TASK DETAILS ▸ Return only the stretch of the material below that begins with the line containing "to display |" and ends with the line containing "Description | Returns |", exactly; both of those lines belong to it.

SOURCE DATA ▸
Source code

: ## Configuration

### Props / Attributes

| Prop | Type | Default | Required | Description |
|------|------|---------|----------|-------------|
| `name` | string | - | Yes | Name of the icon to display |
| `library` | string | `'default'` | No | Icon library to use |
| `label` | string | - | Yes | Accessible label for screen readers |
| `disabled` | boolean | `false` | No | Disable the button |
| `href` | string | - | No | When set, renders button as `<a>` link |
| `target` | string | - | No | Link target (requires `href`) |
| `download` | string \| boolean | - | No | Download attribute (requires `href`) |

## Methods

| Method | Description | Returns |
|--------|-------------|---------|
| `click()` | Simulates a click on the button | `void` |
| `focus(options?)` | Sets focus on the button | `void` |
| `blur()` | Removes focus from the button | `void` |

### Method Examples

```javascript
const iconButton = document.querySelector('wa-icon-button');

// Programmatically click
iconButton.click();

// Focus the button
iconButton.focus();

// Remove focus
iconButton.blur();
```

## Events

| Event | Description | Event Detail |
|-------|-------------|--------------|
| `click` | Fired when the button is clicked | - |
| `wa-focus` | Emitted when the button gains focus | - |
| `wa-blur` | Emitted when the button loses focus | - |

==

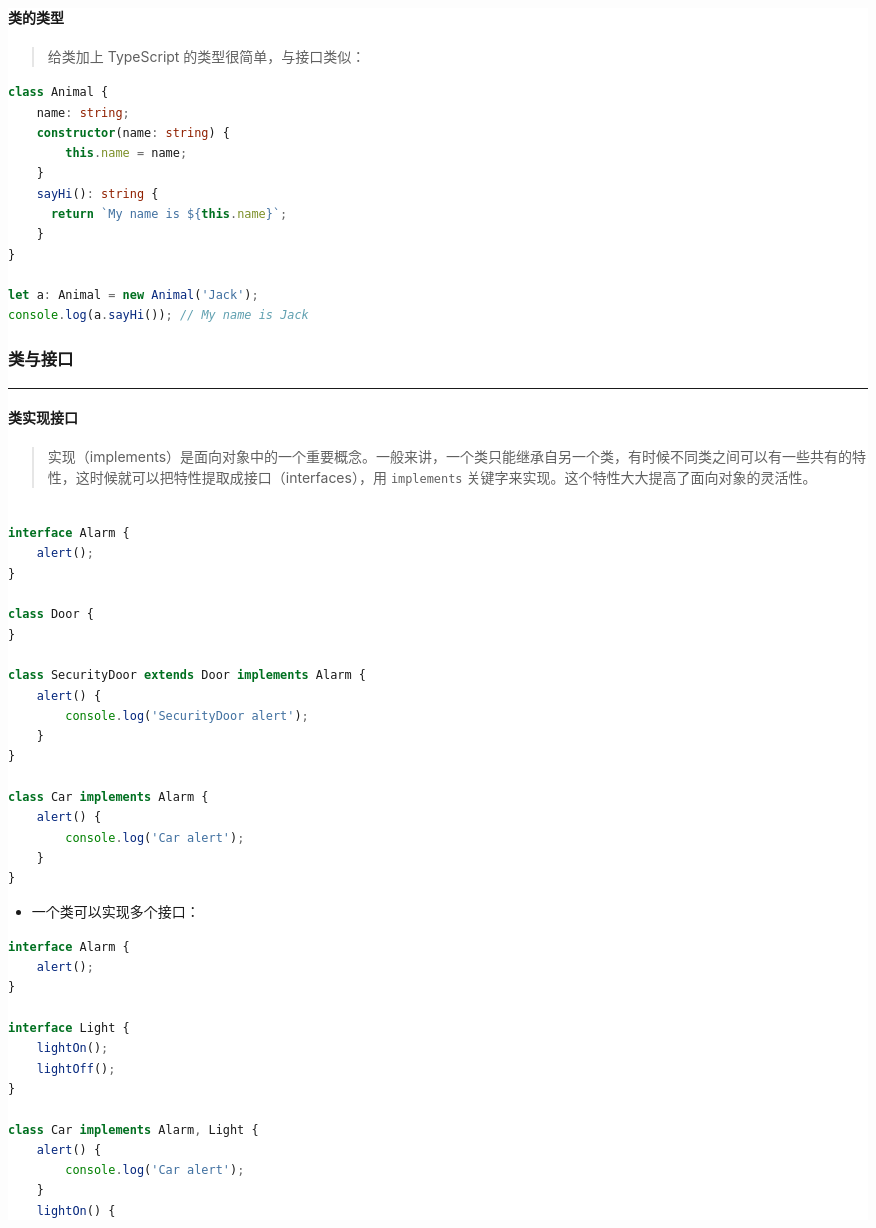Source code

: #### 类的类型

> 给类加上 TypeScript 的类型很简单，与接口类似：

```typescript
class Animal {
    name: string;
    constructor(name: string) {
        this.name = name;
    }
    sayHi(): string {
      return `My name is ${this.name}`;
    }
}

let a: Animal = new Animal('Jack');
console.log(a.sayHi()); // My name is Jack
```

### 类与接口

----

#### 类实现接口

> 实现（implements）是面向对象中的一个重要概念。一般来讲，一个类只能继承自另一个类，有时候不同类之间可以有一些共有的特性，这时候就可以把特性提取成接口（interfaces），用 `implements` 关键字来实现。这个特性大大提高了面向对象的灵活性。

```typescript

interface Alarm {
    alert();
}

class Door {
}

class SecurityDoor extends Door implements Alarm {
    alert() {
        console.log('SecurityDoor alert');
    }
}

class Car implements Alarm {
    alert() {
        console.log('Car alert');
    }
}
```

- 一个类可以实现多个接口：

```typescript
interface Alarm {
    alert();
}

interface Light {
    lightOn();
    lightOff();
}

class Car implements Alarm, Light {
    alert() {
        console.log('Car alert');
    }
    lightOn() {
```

==

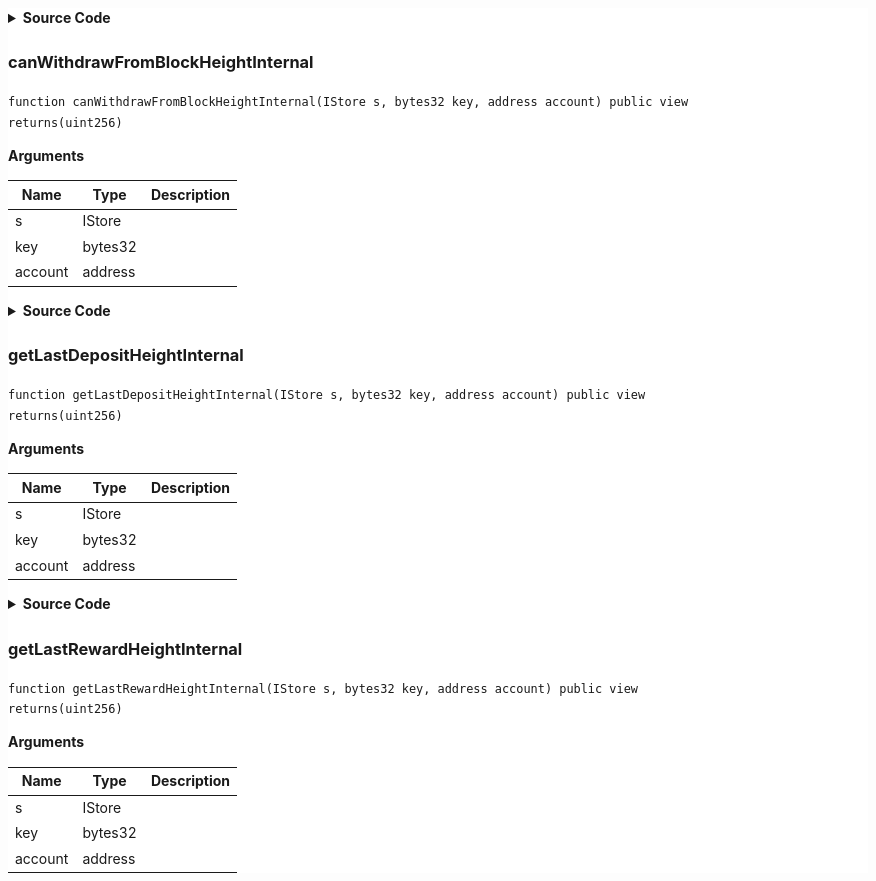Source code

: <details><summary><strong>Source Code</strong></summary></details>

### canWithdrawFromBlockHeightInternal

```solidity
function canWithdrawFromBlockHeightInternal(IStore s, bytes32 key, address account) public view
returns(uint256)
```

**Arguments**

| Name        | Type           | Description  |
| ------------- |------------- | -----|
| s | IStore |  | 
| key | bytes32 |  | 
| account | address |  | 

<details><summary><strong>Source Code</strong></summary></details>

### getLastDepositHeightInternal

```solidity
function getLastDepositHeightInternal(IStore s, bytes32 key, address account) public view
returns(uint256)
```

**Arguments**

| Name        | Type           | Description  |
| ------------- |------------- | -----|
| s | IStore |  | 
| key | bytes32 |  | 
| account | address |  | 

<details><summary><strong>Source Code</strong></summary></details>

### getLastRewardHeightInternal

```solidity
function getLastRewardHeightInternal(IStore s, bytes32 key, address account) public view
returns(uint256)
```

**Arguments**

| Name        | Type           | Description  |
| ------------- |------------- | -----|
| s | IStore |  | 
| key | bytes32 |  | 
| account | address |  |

OUTPUT FOR THIS EXERCISE ▸
| `name` | string | - | Yes | Name of the icon to display |
| `library` | string | `'default'` | No | Icon library to use |
| `label` | string | - | Yes | Accessible label for screen readers |
| `disabled` | boolean | `false` | No | Disable the button |
| `href` | string | - | No | When set, renders button as `<a>` link |
| `target` | string | - | No | Link target (requires `href`) |
| `download` | string \| boolean | - | No | Download attribute (requires `href`) |

## Methods

| Method | Description | Returns |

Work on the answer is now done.